■ **Énoncé 1**
Recopiez à l'identique toutes les lignes de chacun des enregistrements, sans y inclure les images.

Un Martien déboulant impromptu à Paris, en lisant certaines tribunes, aurait pu imaginer qu’un commando de caricaturistes sanguinaires venait d’assassiner de pieux fidèles entrain de prier ! La réalité nous rappelle que les menaces de mort pèsent toujours sur Chadortt Djavan, Robert Redecker, Mohamed Sifaoui, Zineb et les journalistes de Charlie pour ne citer qu’eux, qui doivent vivre en permanence sous protection policière, que la conférence-débat organisée par l’Observatoire de la laïcité de St Denis, le 27 mai dernier à l’Hôtel de Ville, a été empêché par un groupe d’individus menaçants, prenant a partie notre ami Guylain Chevrier. Et c’est maintenant le tour de Samuel Mayol, le courageux directeur de l’IUT de Saint Denis et de six enseignants de faire l’objet de menaces de mort récurrentes.

Ces menaces et ce climat de guerre civile idéologique sont insupportables ! Il faut débattre mais pas ainsi, avec des arguments et non des invectives. C’est le sens de l’engagement du Comité Laïcité République.

Nos propositions sont concrètes.

D’abord faire appliquer la loi de 1905 dans tout le service public.

On en est loin. L’appliquer aussi sur tout le territoire national. C’est pourquoi nous avons contribué, avec d’autres associations laïques regroupées dans le Collectif laïque, à proposer une sortie concertée et progressive du statut dérogatoire en Alsace et Moselle. Et c’est naturellement que Françoise Laborde, Jean Glavany et moi-même n’avons pas voté l’avis récent de l’Observatoire de la laïcité qui ne reprend même pas ces perspectives défendues par les associations laïques des territoires concernés. Nous avons en revanche proposé et soutenu l’abandon du blasphème et de l’obligation de l’enseignement religieux dans les écoles publiques de ces départements (sauf dérogation). Ce sont là des symboles, mais ils sont importants, et nous attendons que le gouvernement reprenne ces propositions à son compte.

Données enregistrées:

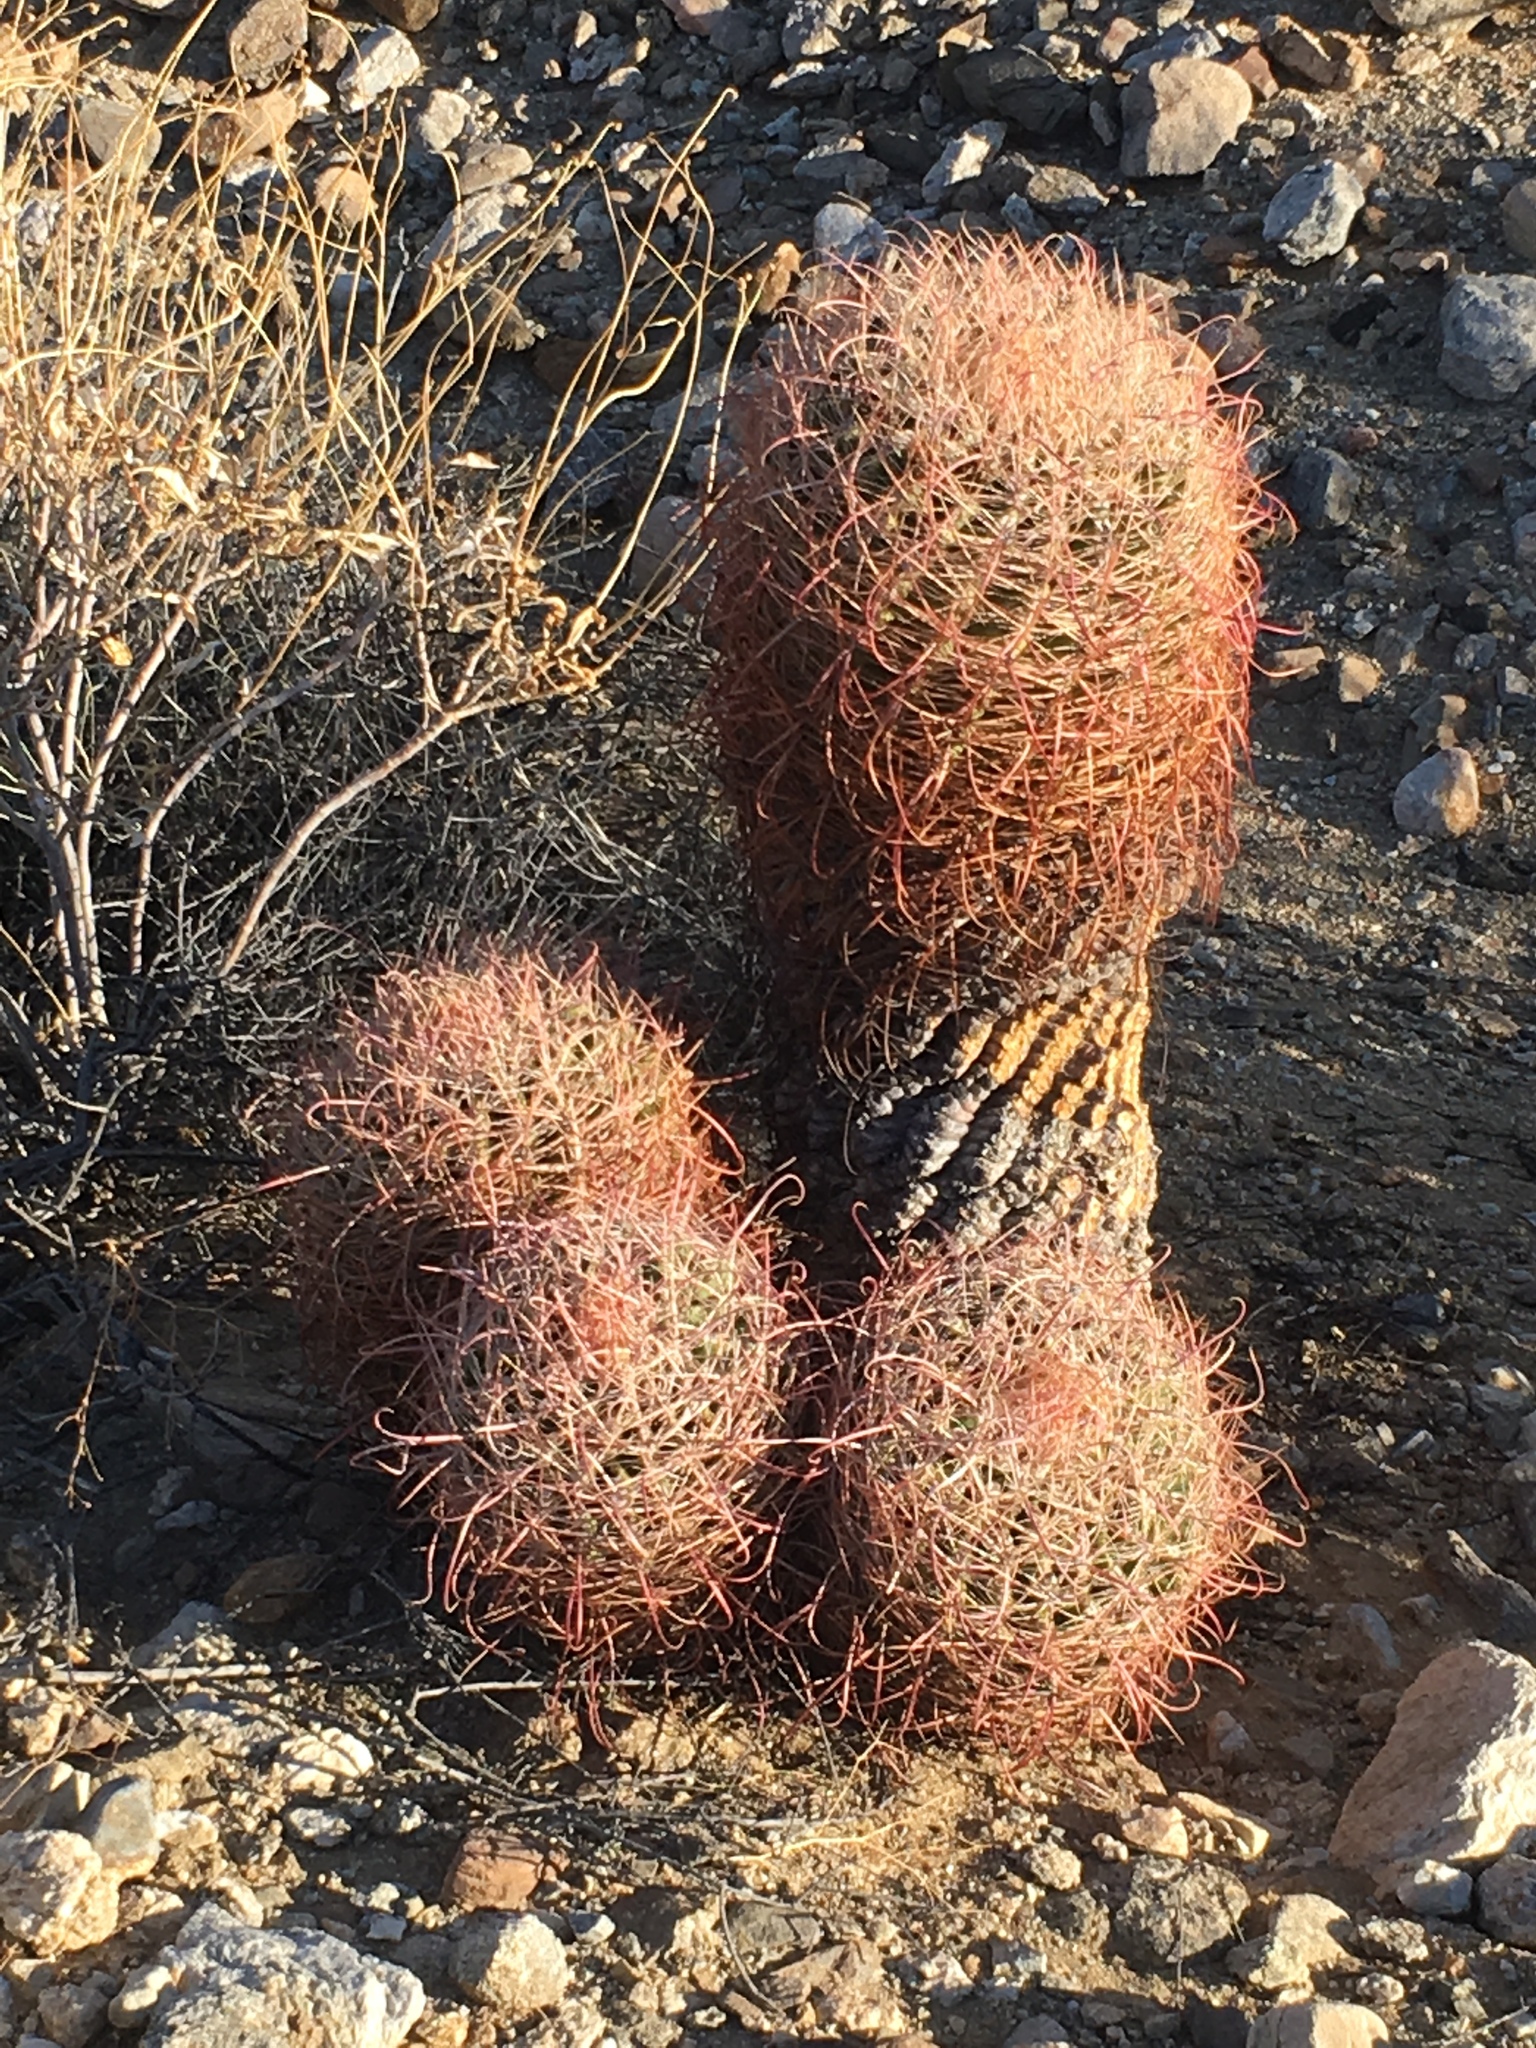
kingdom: Plantae
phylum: Tracheophyta
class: Magnoliopsida
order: Caryophyllales
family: Cactaceae
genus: Ferocactus
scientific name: Ferocactus cylindraceus
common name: California barrel cactus
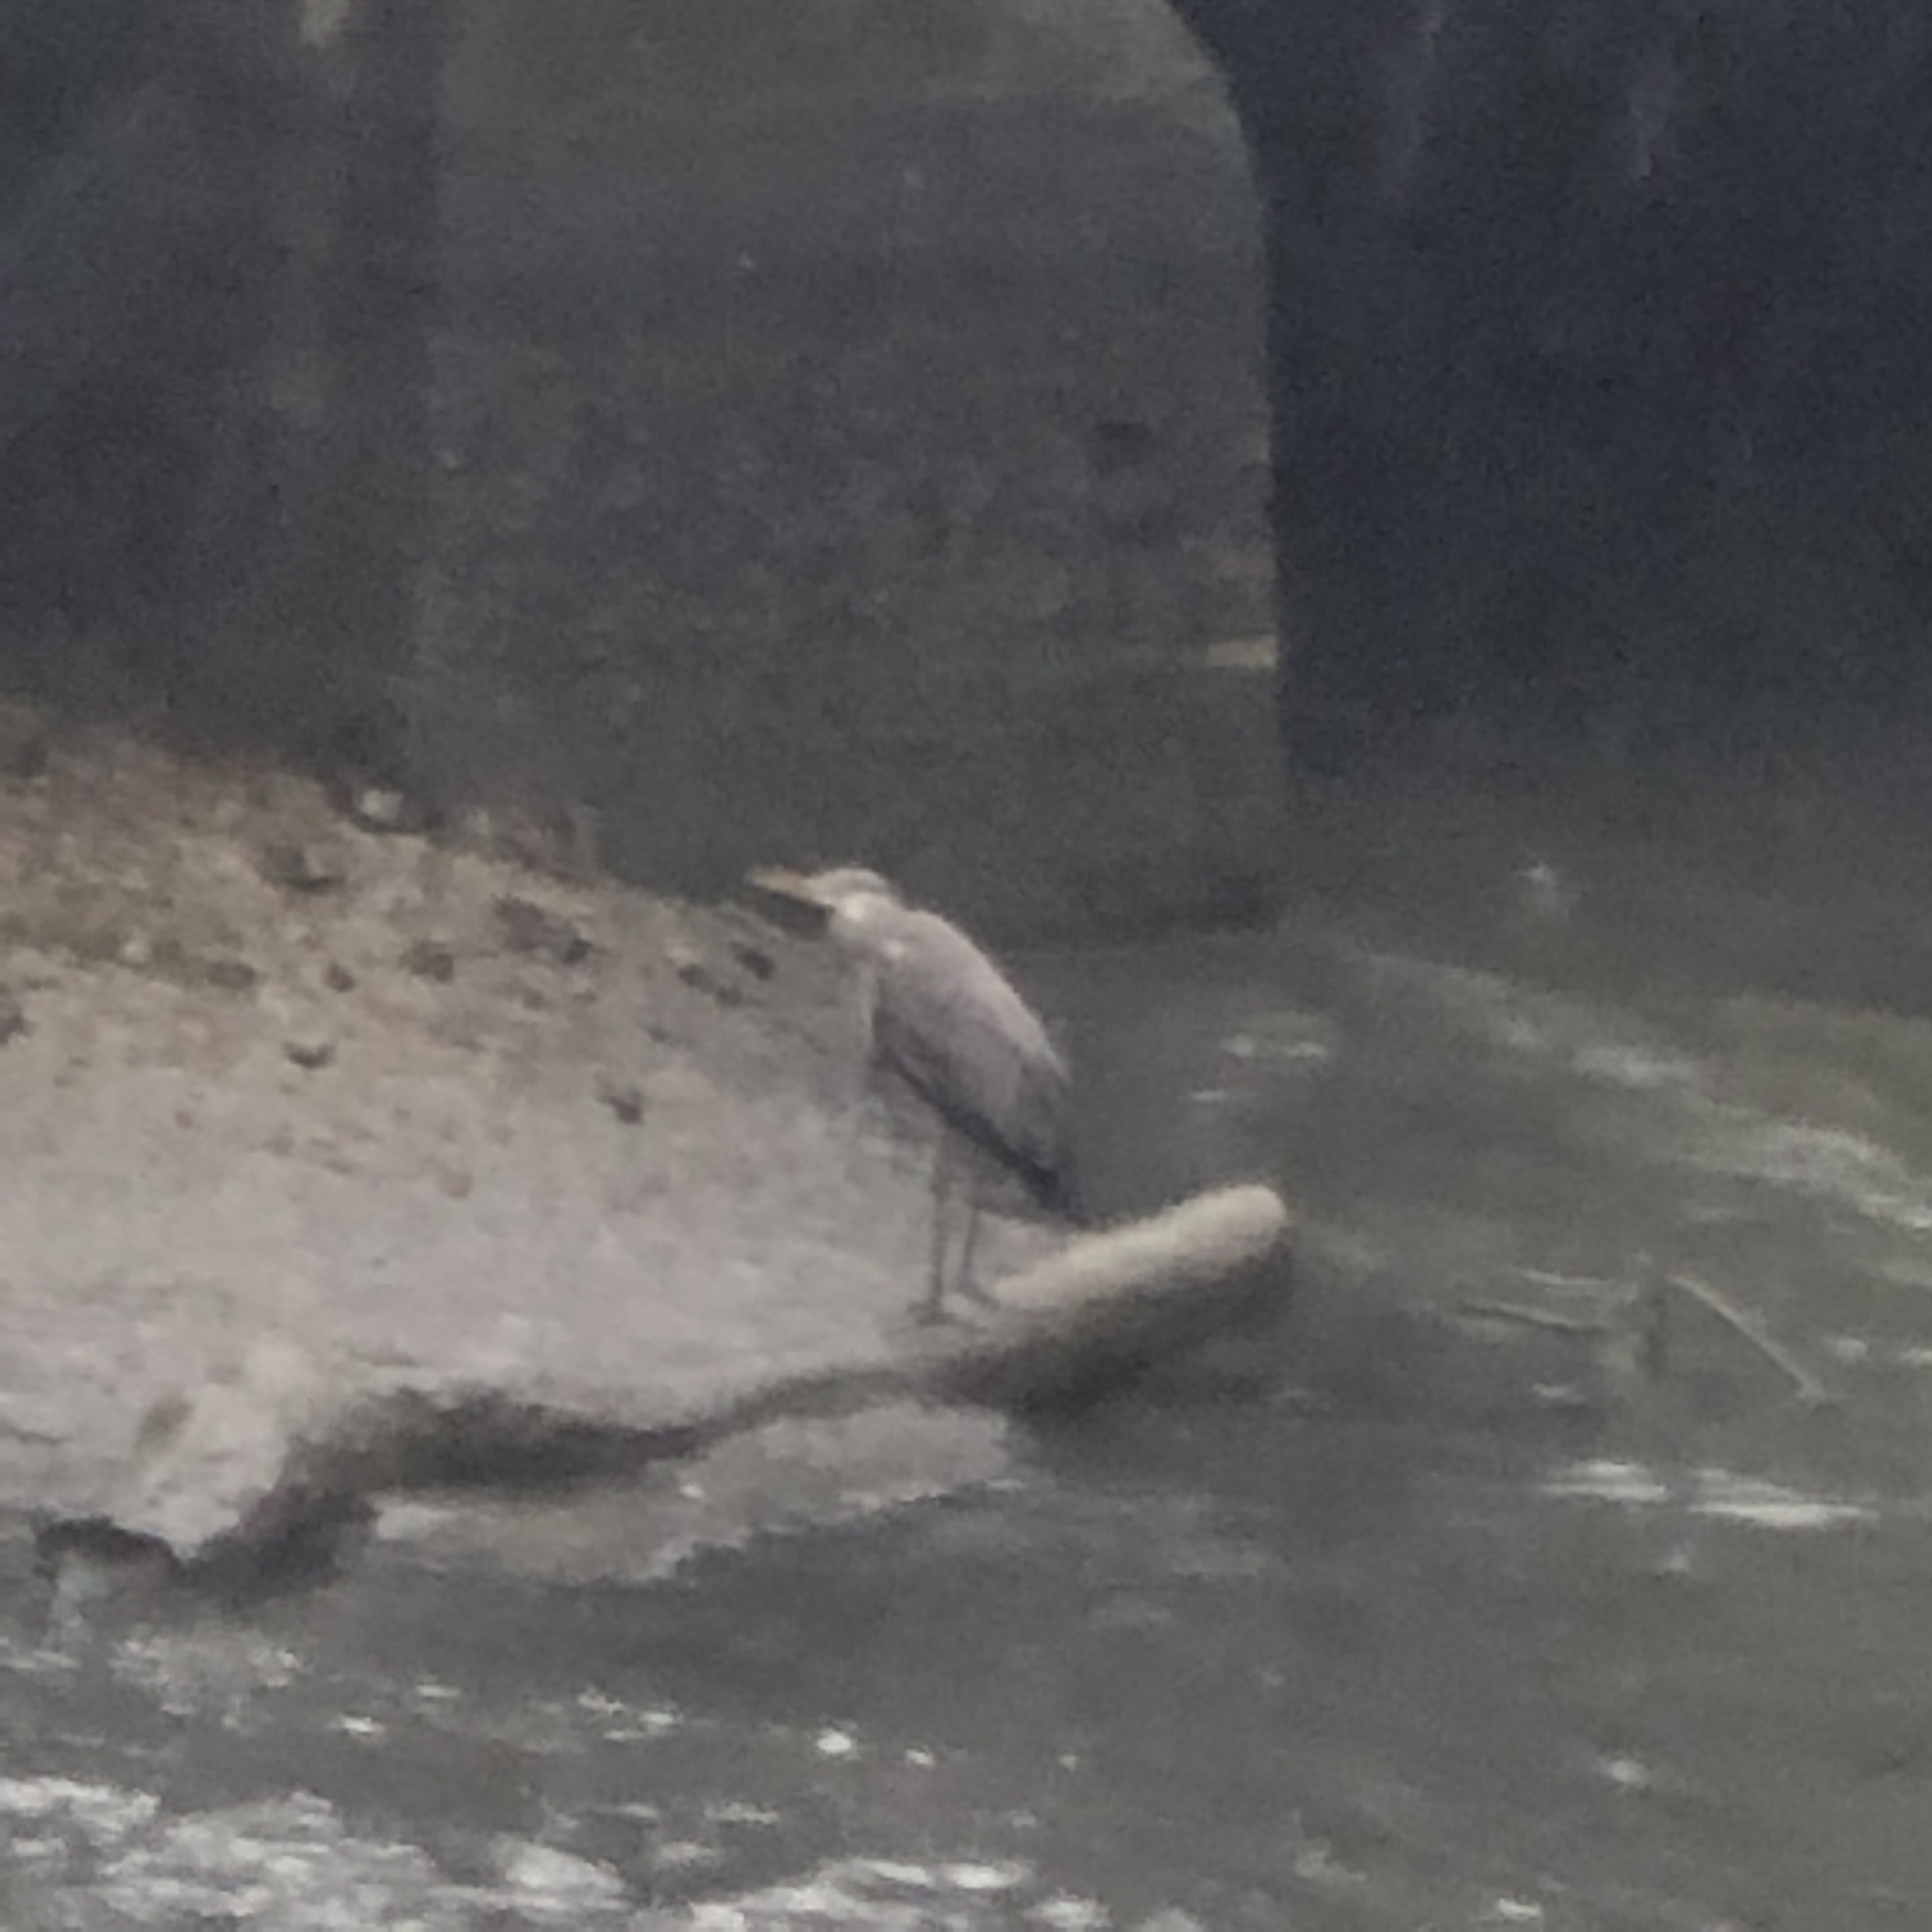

■ **Énoncé 2**
Reprenez le passage de l'extrait qui commence par les mots « Un Martien déboulant » et s'achève sur « de mort récurrentes. », en substituant « vaillant » à « courageux ».

■ **Réponse complète 1**
kingdom: Plantae
phylum: Tracheophyta
class: Magnoliopsida
order: Caryophyllales
family: Cactaceae
genus: Ferocactus
scientific name: Ferocactus cylindraceus
common name: California barrel cactus

■ **Réponse complète 2**
Un Martien déboulant impromptu à Paris, en lisant certaines tribunes, aurait pu imaginer qu’un commando de caricaturistes sanguinaires venait d’assassiner de pieux fidèles entrain de prier ! La réalité nous rappelle que les menaces de mort pèsent toujours sur Chadortt Djavan, Robert Redecker, Mohamed Sifaoui, Zineb et les journalistes de Charlie pour ne citer qu’eux, qui doivent vivre en permanence sous protection policière, que la conférence-débat organisée par l’Observatoire de la laïcité de St Denis, le 27 mai dernier à l’Hôtel de Ville, a été empêché par un groupe d’individus menaçants, prenant a partie notre ami Guylain Chevrier. Et c’est maintenant le tour de Samuel Mayol, le vaillant directeur de l’IUT de Saint Denis et de six enseignants de faire l’objet de menaces de mort récurrentes.